No need to set a pol value to take the switch default. Replace
switch default with BUG()--i.e., shouldn't happen.
With this patch MPOL_DEFAULT is only used in the APIs, including
internal calls to do_set_mempolicy() and in the display of policy
in /proc/<pid>/numa_maps. It always means "fall back" to the the
next most specific policy scope. This simplifies the description
of memory policies quite a bit, with no visible change in behavior.
This patch updates Documentation to reflect this change.
Tested with set_mempolicy() using numactl with memtoy, and
tested mbind() with memtoy.
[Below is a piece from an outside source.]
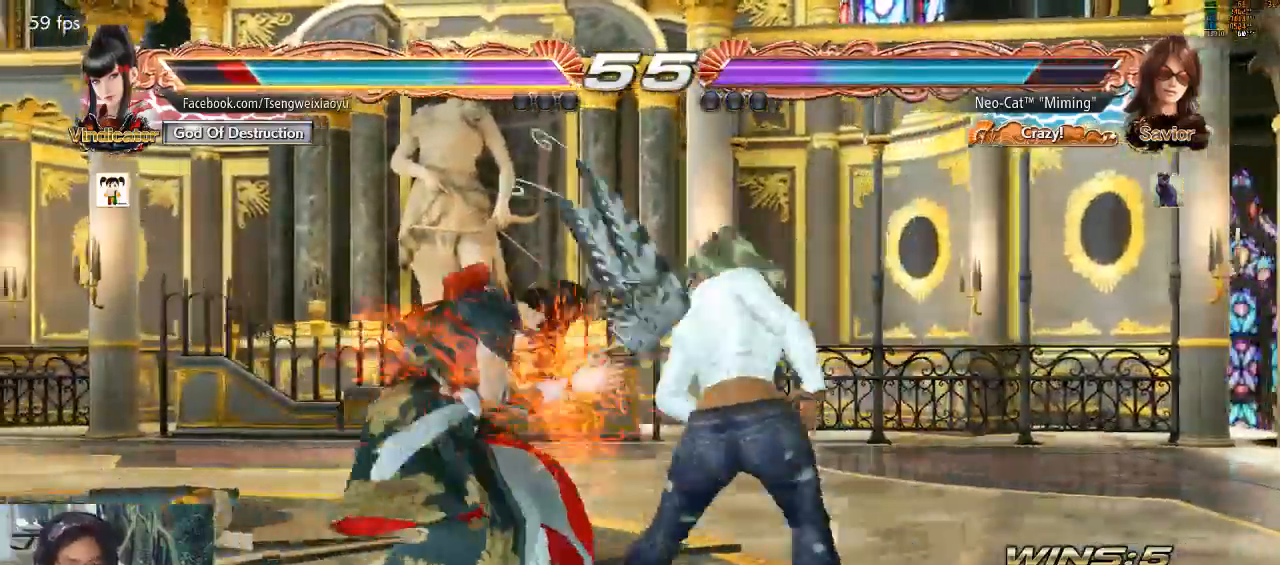
{"dt_ms": 500, "buttons": ["CIRCLE"], "left_stick": "up-left", "events": [[400, "left_stick", "up-left"], [467, "CIRCLE", "down"]]}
All seems to work "as expected".
Signed-off-by: Lee Schermerhorn <lee.schermerhorn@hp.com>
Documentation/vm/numa_memory_policy.txt | 70 ++++++++++++--------------------
mm/mempolicy.c | 31 ++++++--------
2 files changed, 41 insertions(+), 60 deletions(-)
Index: Linux/mm/mempolicy.c
===================================================================
--- Linux.orig/mm/mempolicy.c 2007-08-29 11:43:06.000000000 -0400
+++ Linux/mm/mempolicy.c 2007-08-29 11:44:03.000000000 -0400
@@ -105,9 +105,13 @@ static struct kmem_cache *sn_cache;
policied. */
enum zone_type policy_zone = 0;
+/*
+ * run-time system-wide default policy => local allocation
+ */
struct mempolicy default_policy = {
.refcnt = ATOMIC_INIT(1), /* never free it */
- .policy = MPOL_DEFAULT,
+ .policy = MPOL_PREFERRED,
+ .v = { .preferred_node = -1 },
};
static void mpol_rebind_policy(struct mempolicy *pol,
@@ -180,7 +184,8 @@ static struct mempolicy *mpol_new(int mo
mode, nodes ? nodes_addr(*nodes)[0] : -1);
if (mode == MPOL_DEFAULT)
- return NULL;
+ return NULL; /* simply delete any existing policy */
+
policy = kmem_cache_alloc(policy_cache, GFP_KERNEL);
if (!policy)
return ERR_PTR(-ENOMEM);
@@ -493,8 +498,6 @@ static void get_zonemask(struct mempolic
node_set(zone_to_nid(p->v.zonelist->zones[i]),
*nodes);
break;
- case MPOL_DEFAULT:
- break;
case MPOL_INTERLEAVE:
*nodes = p->v.nodes;
break;
@@ -1106,8 +1109,7 @@ static struct mempolicy * get_vma_policy
if (vma->vm_ops && vma->vm_ops->get_policy) {
pol = vma->vm_ops->get_policy(vma, addr);
shared_pol = 1; /* if pol non-NULL, that is */
- } else if (vma->vm_policy &&
- vma->vm_policy->policy != MPOL_DEFAULT)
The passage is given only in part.